By Alex M. Parker

May 4, 2011

As news that Al Qaeda leader Osama bin Laden had been killed by American forces broke late Sunday night, congressional leaders were quick to note the historic occassion.

"The man with the blood of more than 3,000 Americans on his hands, the man who forced us to begin to think the unthinkable - is now dead," said House Majority Leader Eric Cantor , in a statement released only moments after President Obama addressed the nation.

Senate Majority Leader Harry Reid called it the "most significant victory in our fight against al Qaeda and terrorism," but added that the "fight is not over." Added New York Democratic Sen. Chuck Schumer : "Because Bin Laden's evil dogma has poisoned the minds of so many others, we cannot let up in the war on terror. This successful mission sends a definitive message to those who would test the resolve of the people of the United States of America: do not doubt our resolve; if you do us harm, we will find you, we will mete out justice, and we will prevail."
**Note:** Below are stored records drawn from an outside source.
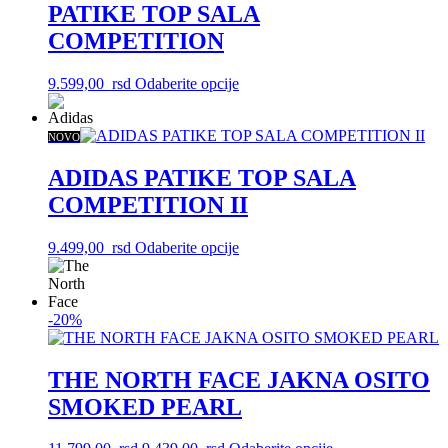
Opcije
PATIKE TOP SALA
mogu
COMPETITION
biti
izabrane
na
Ovaj
9.599,00
rsd
Odaberite opcije
stranici
proizvod
proizvoda.
ima
više
NOVO
varijanti.
Opcije
ADIDAS PATIKE TOP SALA
mogu
COMPETITION II
biti
izabrane
na
Ovaj
9.499,00
rsd
Odaberite opcije
stranici
proizvod
proizvoda.
ima
više
varijanti.
-20%
Opcije
mogu
biti
THE NORTH FACE JAKNA OSITO
izabrane
SMOKED PEARL
na
stranici
proizvoda.
Originalna
Trenutna
Ovaj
Democratic and Republicanleaders were equally congratulatory to President Obama for the successful mission -- although many Republicans also included words of thanks to former President George W. Bush. "I commend the President and his team, as well as our men and women in uniform and our intelligence professionals, for this superb achievement," said Sen. John McCain , an Arizona Republican and Obama's opponent in the 2008 presidential election. "In 2001, President Bush said 'we will not tire, we will not falter, and we will not fail,'" said Peter King , a Republican Congressman from Long Island, New York. "President Bush deserves great credit for putting action behind those words. President Obama deserves equal credit for his resolve in this long war against al-Qaeda." Senate Minority Leader Mitch McConnell thanked military, intelligence, and law enforcement officials, but didn't mention Obama or Bush. "This is a great victory in the war on terror and for all who have worked so tirelessly over the years to thwart the monstrous designs of this madman and his disciples," the Kentucky Republican said.

Lawmakers also noted how the event would be recognized around the world. "They myth of Bin Laden has been punctured," said Michigan Democratic Sen. Carl Levin . "We are a nation of peace and laws, and people everywhere should understand that our ten-year manhunt was in search of justice not revenge," said Sen. John Kerry , a Massachusetts Democrat. "Terrorists everywhere must never doubt that the United States will hunt them down no matter where they are, no matter how long it takes." Looking forward, lawmakers said they hoped that bin Laden's death would be a turning point in the nation's war on terrorism, which has now stretched nearly a decade since the Sept. 11 attacks.

"It is impossible to predict the future, but I hope the death of Osama bin Laden and the growth of democratic movements in the Muslim world marks a momentous turning point, which leads the region toward peace and prosperity and away from terrorism, death, and destruction," said Vermont Sen. Bernie Sanders, an independent.